This is a continuation of my posts on relational databases, started here. Previous posts on this theme, “Data Modeling“, “Let’s Talk About Database Schema“, “The Exasperating Topic of Database Indexes“, “The Keys & Relationships of Relational Databases“, “Relational Database Query Optimization“, “Normalization in Relational Databases“, “Database (DB) Caching and DB Tertiary Caching“, “Security and Authentication in Relational Databases“, and A Guide to Backup and Recovery Options for Relational Databases: Focusing on SQL Server, Oracle, MariaDB/MySQL, and PostgreSQL.

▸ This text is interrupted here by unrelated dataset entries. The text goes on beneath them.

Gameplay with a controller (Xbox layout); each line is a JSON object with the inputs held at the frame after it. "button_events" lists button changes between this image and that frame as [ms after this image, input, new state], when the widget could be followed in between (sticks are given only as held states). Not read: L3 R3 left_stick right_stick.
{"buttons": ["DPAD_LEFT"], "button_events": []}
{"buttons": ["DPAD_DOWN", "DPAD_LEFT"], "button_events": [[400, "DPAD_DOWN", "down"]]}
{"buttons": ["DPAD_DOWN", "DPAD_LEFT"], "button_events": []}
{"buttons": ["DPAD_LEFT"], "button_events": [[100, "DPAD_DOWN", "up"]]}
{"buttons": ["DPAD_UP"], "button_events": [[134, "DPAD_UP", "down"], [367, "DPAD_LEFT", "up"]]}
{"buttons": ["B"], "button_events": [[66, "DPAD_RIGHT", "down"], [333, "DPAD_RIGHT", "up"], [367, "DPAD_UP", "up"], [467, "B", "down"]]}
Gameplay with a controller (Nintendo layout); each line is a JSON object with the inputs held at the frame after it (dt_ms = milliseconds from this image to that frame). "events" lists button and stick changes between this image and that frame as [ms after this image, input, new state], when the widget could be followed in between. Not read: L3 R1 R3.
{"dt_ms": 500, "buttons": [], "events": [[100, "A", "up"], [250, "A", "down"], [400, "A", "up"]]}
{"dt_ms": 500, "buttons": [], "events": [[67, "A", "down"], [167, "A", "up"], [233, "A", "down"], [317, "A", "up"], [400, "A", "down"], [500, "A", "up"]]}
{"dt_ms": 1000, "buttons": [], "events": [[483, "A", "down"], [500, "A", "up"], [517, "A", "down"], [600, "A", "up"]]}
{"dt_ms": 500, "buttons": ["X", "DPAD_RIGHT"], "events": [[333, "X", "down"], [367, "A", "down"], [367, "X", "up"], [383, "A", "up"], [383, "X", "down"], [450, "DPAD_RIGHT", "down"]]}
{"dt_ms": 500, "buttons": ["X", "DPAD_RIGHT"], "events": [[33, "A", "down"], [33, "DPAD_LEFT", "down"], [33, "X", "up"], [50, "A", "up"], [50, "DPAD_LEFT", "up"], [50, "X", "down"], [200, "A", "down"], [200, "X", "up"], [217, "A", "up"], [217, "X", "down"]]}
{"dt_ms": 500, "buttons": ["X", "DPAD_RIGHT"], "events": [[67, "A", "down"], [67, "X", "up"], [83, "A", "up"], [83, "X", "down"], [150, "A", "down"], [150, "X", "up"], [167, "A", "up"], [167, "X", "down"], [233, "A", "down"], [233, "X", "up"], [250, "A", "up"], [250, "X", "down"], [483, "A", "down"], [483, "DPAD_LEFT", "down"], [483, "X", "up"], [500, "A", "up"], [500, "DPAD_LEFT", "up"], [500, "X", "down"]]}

Concurrency control in relational databases is a fundamental concept that ensures the integrity and consistency of data when multiple transactions are occurring simultaneously.

Real World Example

Imagine a bustling city where everyone is trying to get their tasks done efficiently and without stepping on each other’s toes. That’s what concurrency control is like in the world of relational databases. It’s all about managing the simultaneous operations on data in a way that ensures everyone gets their job done without causing chaos or data traffic jams.

In the realm of relational databases, transactions are like the citizens of our city. Each transaction wants to read, update, or delete data. Concurrency control is the set of traffic rules that governs how these transactions interact with each other. Without these rules, you’d have data inconsistencies, like two transactions trying to update the same piece of data at the same time, leading to conflicts and errors.

There are several methods to manage concurrency, each with its own pros and cons. Locking is like having traffic lights at intersections; it prevents conflicts by restricting access to data while a transaction is using it. However, just like traffic lights can cause delays, locking can lead to reduced database performance, especially if not managed well.

Another method is optimistic concurrency control. This is more like a roundabout, where transactions proceed assuming there won’t be conflicts, and if they do occur, the transactions are rolled back and retried. It’s efficient when conflicts are rare, but can be problematic when traffic is heavy.

Then there’s timestamp ordering, akin to giving each transaction a timestamp and ensuring they’re processed in that order. It’s like organizing our city’s tasks based on a schedule to avoid conflicts.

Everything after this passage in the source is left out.